Книга была переведена на все европейские языки, не исключая испанского, венгерского, польского и т. п., вызвала целую литературу подражаний и комментариев, целую бурю хвалебных гимнов и – как водится – немало нападок. Пиетисты указывали на то, что во всех четырех частях «Космоса» ни разу не упоминается слово «Бог», обвиняли Гумбольдта в сочувствии нечестивому Фейербаху, и тому подобное.
Короля старались уверить, что «Космос» – нечестивая и демагогическая книга. Но он не поверил и приветствовал Гумбольдта очень любезным письмом.
С появлением «Космоса» слава Гумбольдта достигла кульминационного пункта.
В момент выхода в свет первого тома ему было 76 лет. Физические и умственные силы его, однако, не ослабели под бременем этого возраста.
Трудно представить себе более счастливую жизнь. Судьба одарила его всем, что люди считают необходимым условием счастья. Богатство? – он был богат. Свобода? – он мог ею пользоваться в полной мере. Слава, почет, поклонение? – он при жизни пользовался ими в такой степени, как никто, и мог быть уверен, что имя его сохранится в потомстве.
Тем не менее и этот счастливейший из смертных находил причины жаловаться. Скорбная нота звучит в его письмах все сильнее и сильнее по мере приближения к концу. Усилившаяся реакция отравляла ему жизнь. Для большинства придворных, знатных пиетистов (которые тогда были в силе) Гумбольдт был бельмом на глазу. «Аристократия ненавидит меня от всей души, – говорил он. – Я для нее старый трехцветный лоскут, который приберегают, чтобы в случае надобности развернуть».
Многие из ученых недолюбливали его за бескорыстную любовь к науке, заставлявшую Гумбольдта всеми силами выдвигать и поощрять молодые таланты; сторонники феодальных привилегий и крепостного права – за свободный образ мыслей. «Свобода и процветание– неразлучные идеи, даже в природе», – говорил он. Наконец ханжи чуяли в нем старого вольнодумца еще вольтеровской эпохи.
Вся эта компания не смела нападать на него открыто: он был слишком велик и славен, да к тому же умел отбрить всякого, кто решался на прямое нападение. Но чем более льстили ему в глаза, тем сильнее работали языки за его спиной. Сплетни, наговоры, клевета – все орудия ничтожества пускались в ход. Все это действовало, как комариные укусы, не причиняя существенного вреда, но раздражая пуще серьезной боли. В письмах к Лаланду, Фуркруа и другим из американского путешествия мы не встречаем таких жалоб на москитов, как в письмах к Бунзену, Варнгагену и пр. – на реакционных мошек.

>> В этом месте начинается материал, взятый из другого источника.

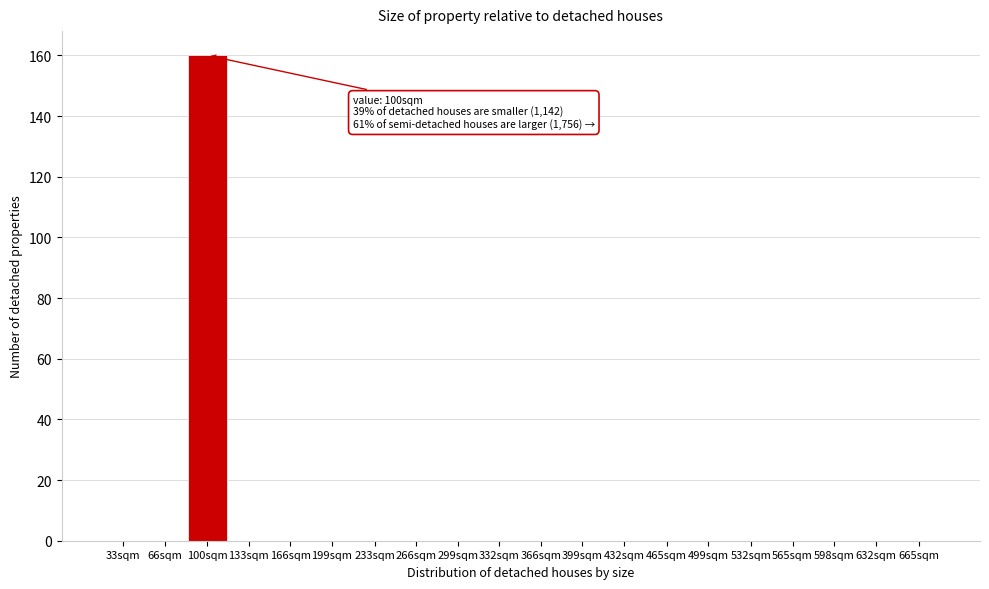

Reading left to right, extract all data points from this chart.

33sqm=0	66sqm=0	100sqm=160	133sqm=0	166sqm=0	199sqm=0	233sqm=0	266sqm=0	299sqm=0	332sqm=0	366sqm=0	399sqm=0	432sqm=0	465sqm=0	499sqm=0	532sqm=0	565sqm=0	598sqm=0	632sqm=0	665sqm=0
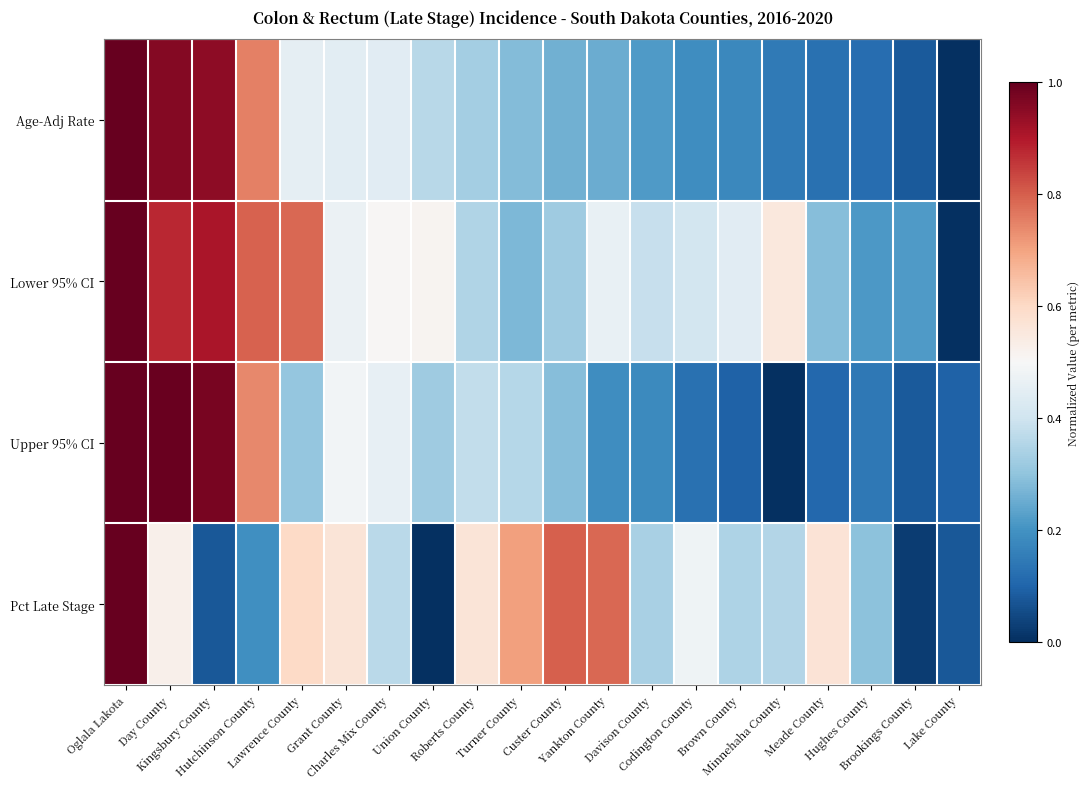

Which category has the highest value across all series?

Oglala Lakota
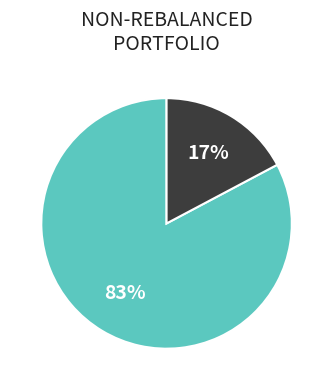

Is there a majority slice in this chart?

Yes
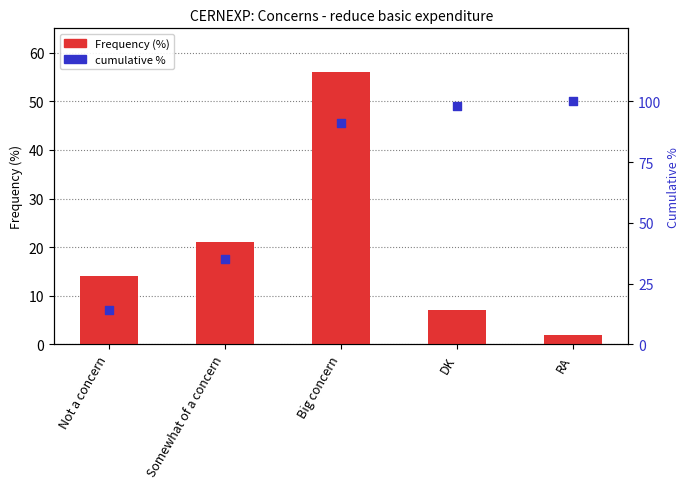

At which category is the sum across all series the highest?

Big concern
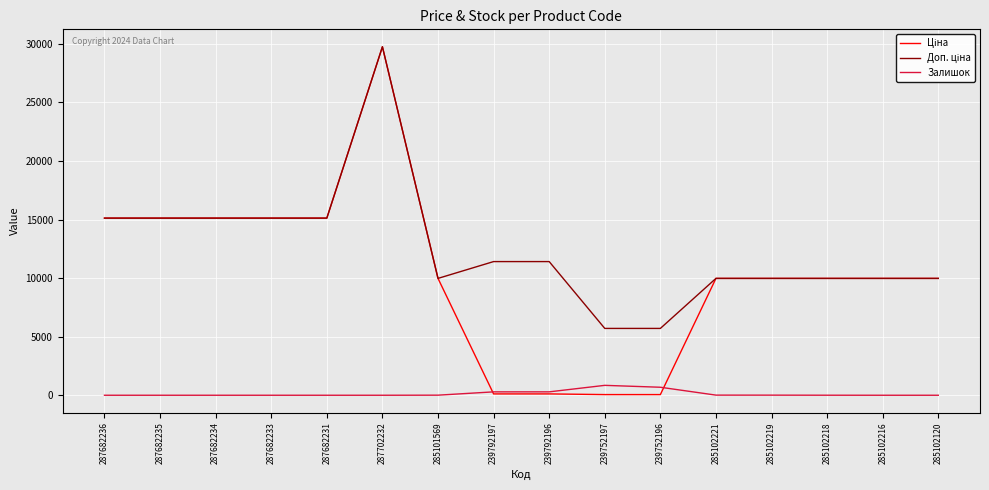

At which category does the chart reach its peak across all series?

287702232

«Без моих придворных связей я был бы изгнан из Берлина», – писал он Бунзену.
Он держался при дворе только благодаря личному расположению короля. Но своеобразная политика последнего доставляла ему много огорчений.
«Небо послало мне смутный, тяжелый закат жизни», – жалуется он Варнгагену еще в 1842 году.
«Столетия – минуты в великом процессе развития человечества. Но восходящая кривая имеет свои понижения, и очень неприятно попасть в момент такого понижения».
Все, что ему оставалось – это действовать лично на короля. И нужно заметить, что он говорил с ним очень откровенно. Какого рода направление господствовало тогда, можно судить по тому, что в 1842 году пришлось, например, хлопотать за Мейербера, которого хотели обойти наградой за то, что он был еврей. В письме к королю Гумбольдт говорит между прочим: «Доверие к монарху сохраняется, пока чувствуют, что он стоит выше мелочных взглядов, что он соответствует уровню своего времени»…
В 1846 году, заступаясь за профессора Масмана, подозреваемого в неблагонамеренности, он писал королю: «Бояться всякой духовной силы – значит отнимать у государства всякую питающую, поддерживающую силу».
Нам уже не раз приходилось упоминать о «житейской мудрости» Гумбольдта. Приведенные цитаты показывают, что она не заставляла его кривить душой. Любезный и уступчивый в мелочах, он не доводил свою любезность до потакания злу и не обходил молчанием того, что его возмущало. Уступчивость его выражалась в более мелких и невинных вещах. Вот, например, ее образчик: оказав содействие египтологу Бунзену в издании одного дорогого сочинения, он просит его посвятить эту книгу не ему, Гумбольдту, а королю. «Ему это будет очень приятно, – прибавляет он, – а мне даст возможность оказать содействие Лепсиусу».
Нельзя не сознаться, что подобные маленькие хитрости слишком невинны, чтобы осуждать их, в особенности, если мы вспомним, что приобретаемое посредством них влияние употреблялось не для личной пользы, а для бескорыстного служения науке.